One last thought...is there a reason you are persisting to memory AND disk?最后一个想法......您是否有理由坚持使用内存和磁盘？ Spark has a native .cache() that persists to memory by default. Spark 有一个原生的.cache() ，默认情况下会持久化到内存中。 The power of Spark is to do machine learning on data held in memory...BIG data in memory. Spark 的强大之处在于对内存中的数据进行机器学习......内存中的大数据。 If you persist to disk, even with kryo you are creating a bottleneck at disk I/O.如果您坚持使用磁盘，即使使用 kryo，您也会在磁盘 I/O 上造成瓶颈。 IMHO the first thing to try would be to get rid of this and persist just to memory.恕我直言，首先要尝试的是摆脱这个并坚持记忆。 If performance improves, great, but you will find leaps and bounds of performance by leaning on the power of Catalyst through DataFrames.如果性能有所提高，那就太好了，但是您会发现通过 DataFrames 依靠 Catalyst 的强大功能来实现性能的飞跃。
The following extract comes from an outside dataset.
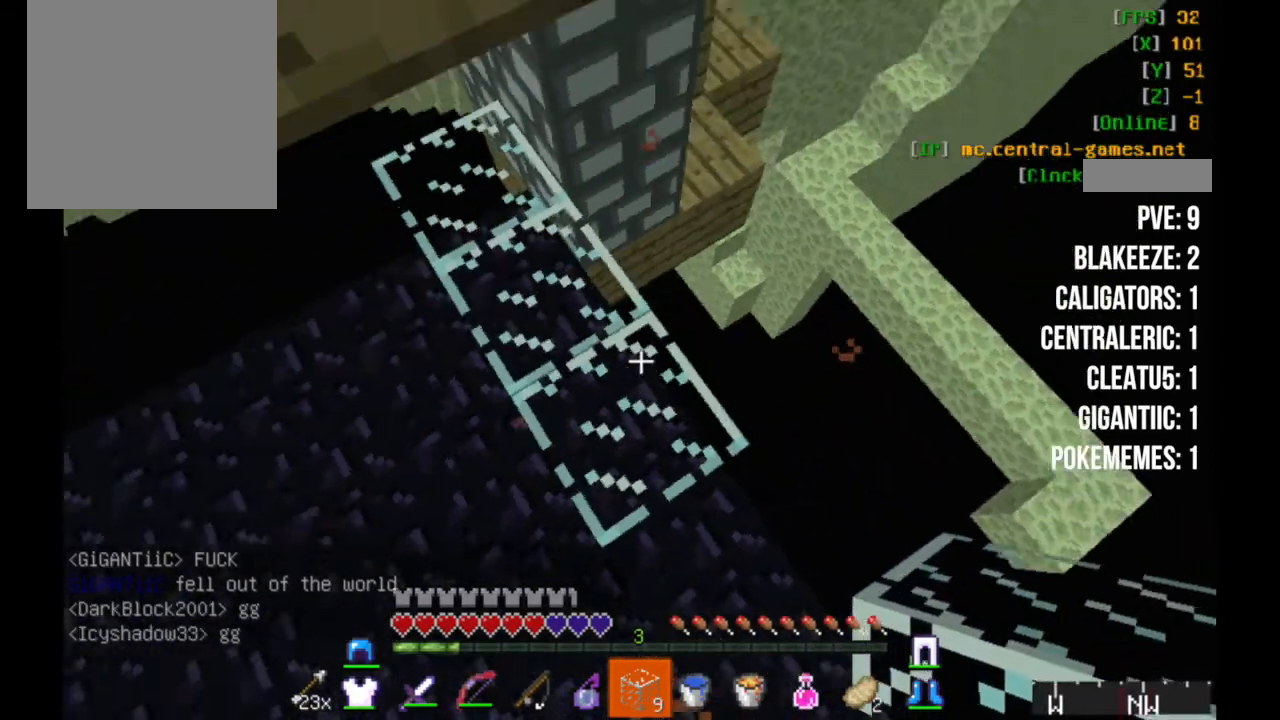
{"keys": [], "mouse": ["right"], "events": [[500, "w", "up"]]}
One thing we didn't discuss is your cluster.我们没有讨论的一件事是您的集群。 It would be helpful to think about things like how much memory per node you have...how many cores per node...is your cluster virtualized with other apps that are asking for resources (over provisioned like most vHosts)... Is your cluster in the cloud?考虑每个节点有多少内存......每个节点有多少核心......你的集群是否与其他需要资源的应用程序虚拟化（像大多数虚拟主机一样过度配置）......是有帮助的您在云中的集群？ Shared or dedicated?共享还是专用？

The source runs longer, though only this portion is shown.